Estartit – Salzwasser, Zackenbarsche und viel Patsch-Nass (Lesezeit 8 Minuten)
Von Janina Rüger-Aamot
Fotos: Peter Kästle, Ric Zimmermann, Patrick Bachowski, Andi Stolz
Wenn eine Reise ruhig beginnt, ist das bereits ein gutes Omen. Unsere Anfahrt nach Estartit verlief genau so: still, routiniert – und für manche von uns sogar verschlafen. Kein Wunder, denn die PSV-Taucher reisen schon seit Jahrzehnten in den kleinen Stunden der Nacht gen Mittelmeer. Mehrere Kleinbusse starten zuverlässig von Stuttgart aus – organisiert von einem Mann, der so fest zum Verein gehört wie die Maske zum Schnorchel: Gründungsmitglied und Buslogistiker aus Leidenschaft. Wer den Namen kennt, hat schon einen Punkt im unserem kleinen Quiz gewonnen (am Ende des Artikels!).

____________________

__Gestellte Aufgaben__.
• a. Nennen Sie alle Personen, die im Bericht über die Tauchreise nach Estartit als Urheber der Fotos angegeben sind.
• b. Führen Sie den Bericht über die Tauchreise nach Estartit im Anschluss an seinen letzten Satz weiter.

__Bereitgestellte Daten__.
____________________

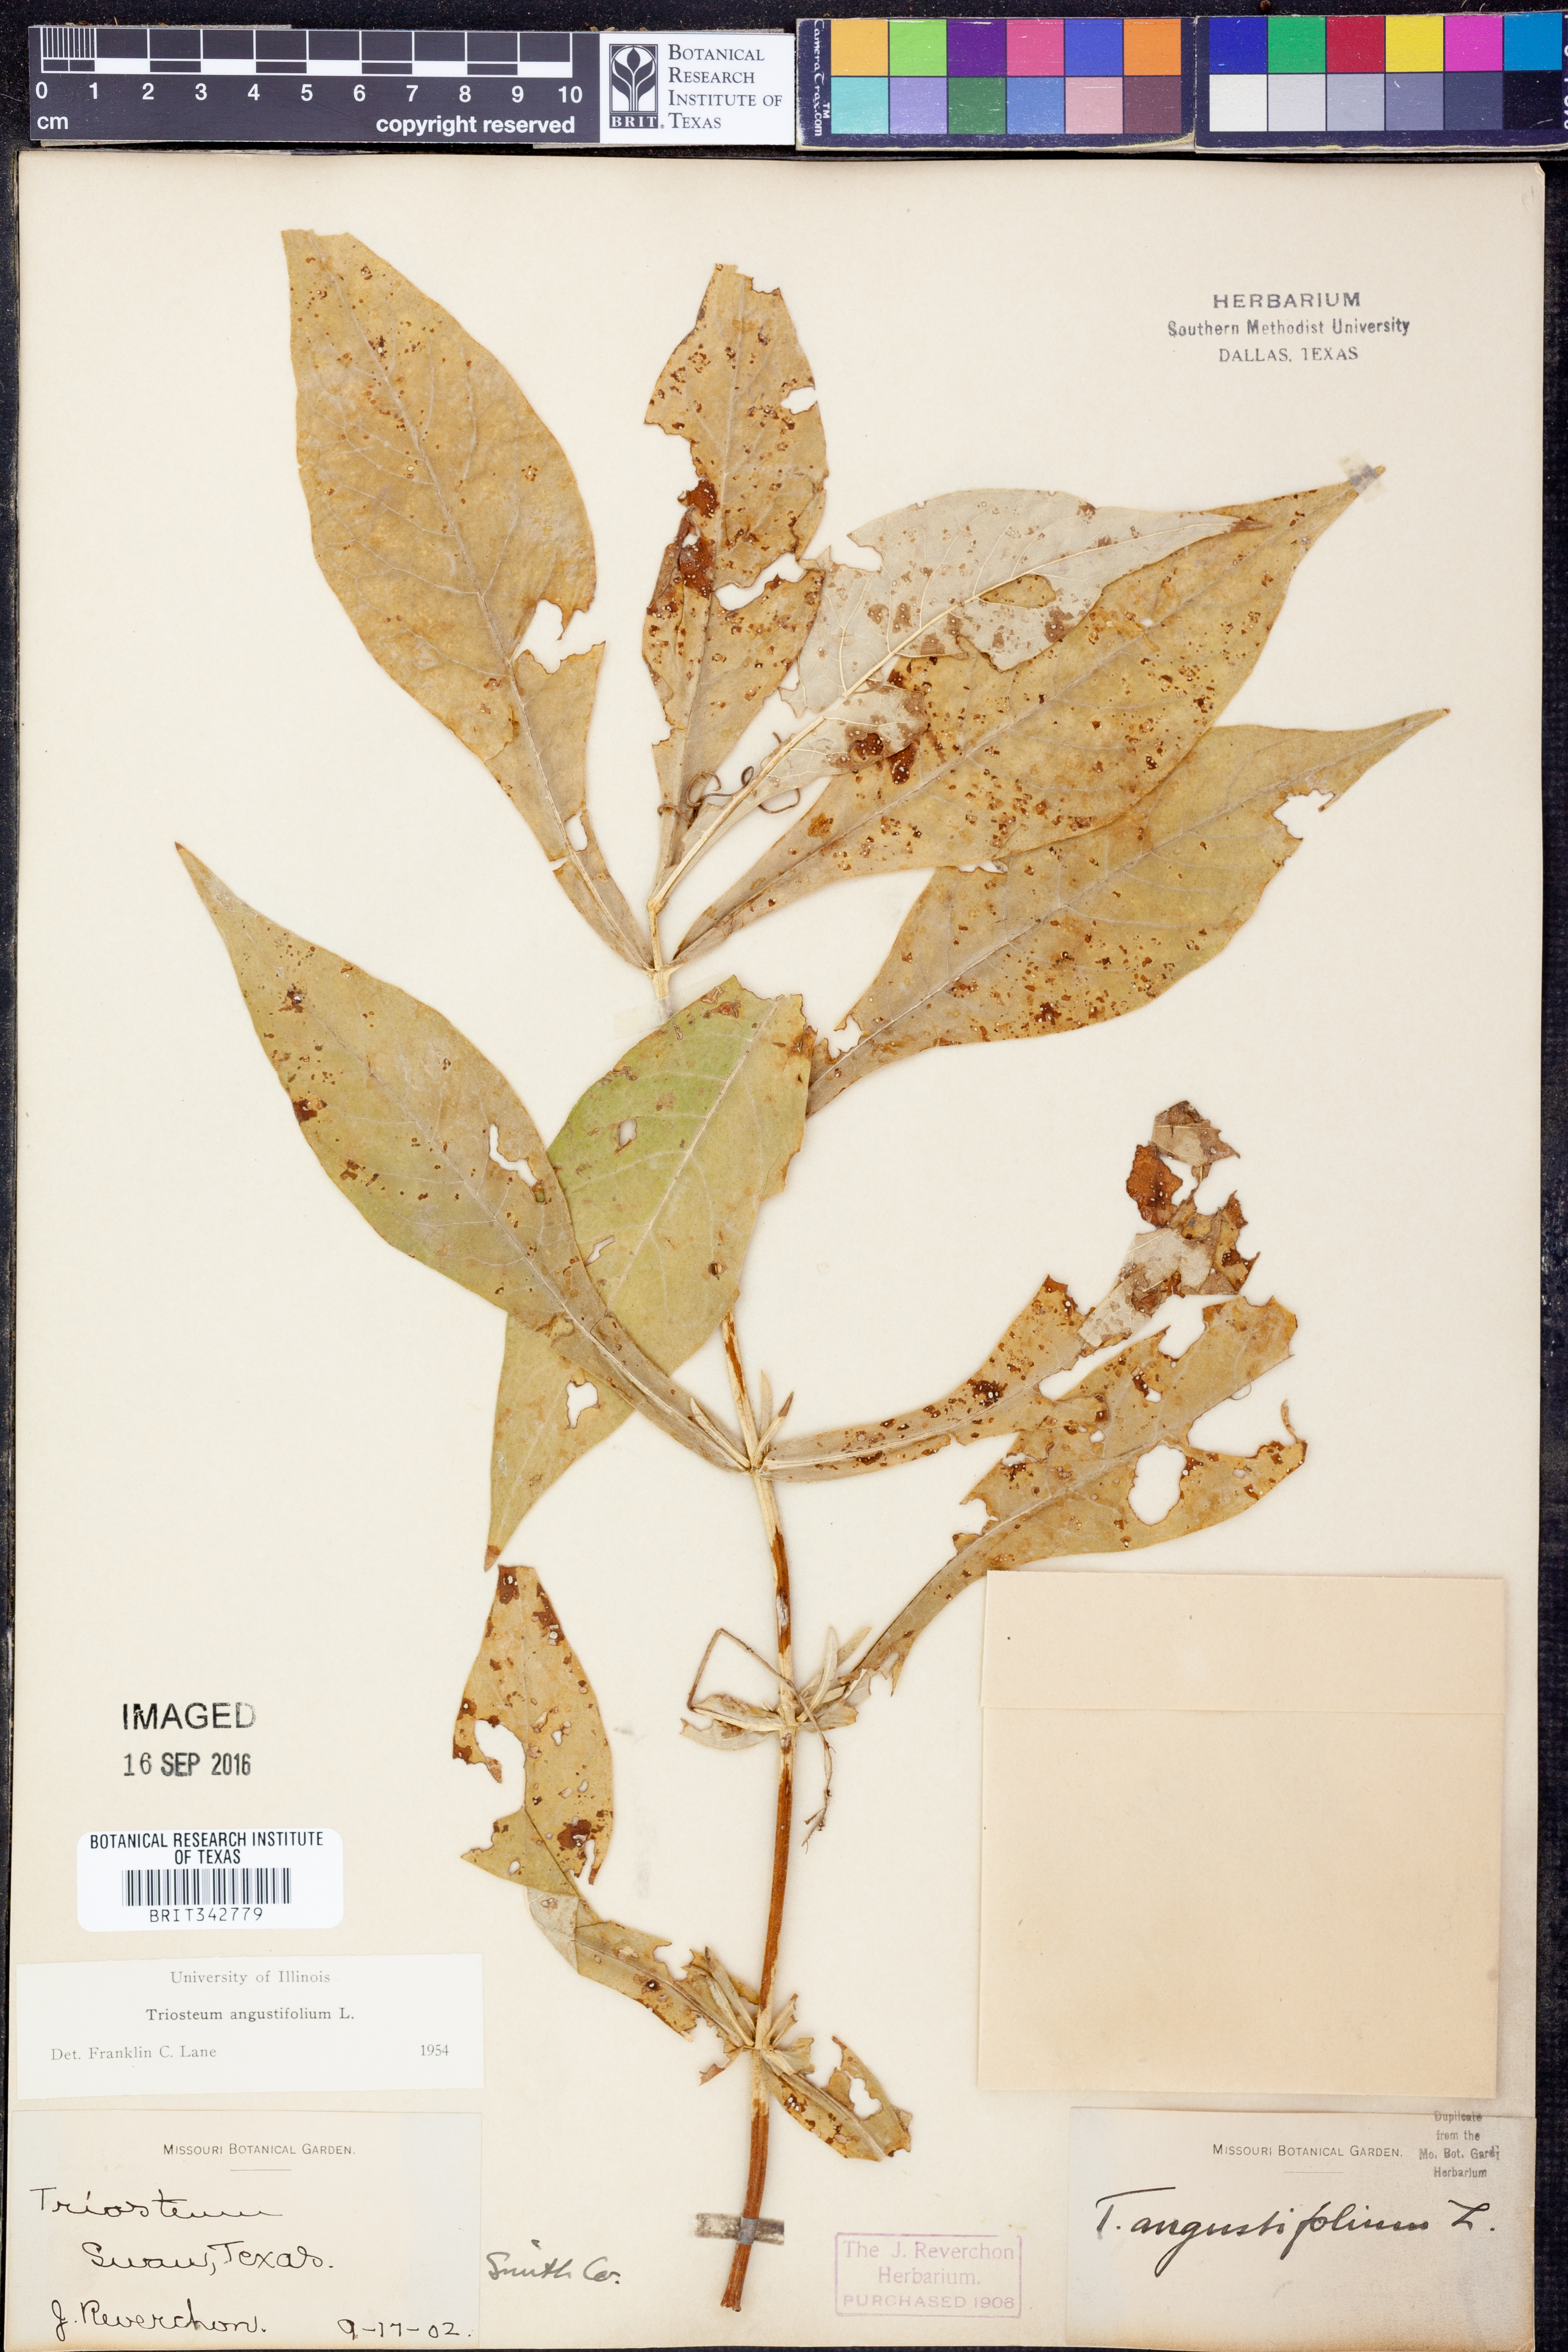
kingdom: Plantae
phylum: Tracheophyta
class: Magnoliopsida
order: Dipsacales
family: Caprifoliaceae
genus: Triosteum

____________________

__Schriftliche Antworten__.
• a. Peter Kästle, Ric Zimmermann, Patrick Bachowski und Andi Stolz.

• b.
Einrollern im Urlaub – mit Meerblick

Angekommen gegen Mittag. Die Fahrt verlief gut und nachdem wir unsere Zimmer bezogen haben, treffen wir uns am Strand, um dort eine Kleinigkeit zu essen. Der Blick aufs Meer in einer tollen Strandbar bringt uns endgültig in den Urlaub. Heute Nachmittag um 16:00 Uhr treffen wir uns alle an der Tauchbasis, um die Kisten zu packen. Am Nachmittag geht’s zur Tauchbasis EL REI DEL MAR (siehe Infobox). Dort wartet unser „Lager“ – ein eingespieltes System aus Boxen, Schränken und einem super Team. Und natürlich ist auch hier einer unverzichtbar: Andi. Der Mann mit dem Buddy-Zettel. Vor jedem Tauchgang teilt er gewissenhaft die Buddys ein – immer mit einem prüfenden Blick auf die 4-Sterne-Regel.
Tauchgänge voller Begegnungen

Der erste Tauchgang – El Salpatxot. Viel Fisch, große Zackis, Drachenkopf, Einsiedlerkrebs, Goldstriemen und ein Oktopus, der uns eine Weile an seiner Bewegung teilhaben lässt. Nach dem Auftauchen klebt das Salz auf der Haut. Ich liebe dieses Gefühl.
Was tun nach dem Tauchgang und vor dem Abendessen?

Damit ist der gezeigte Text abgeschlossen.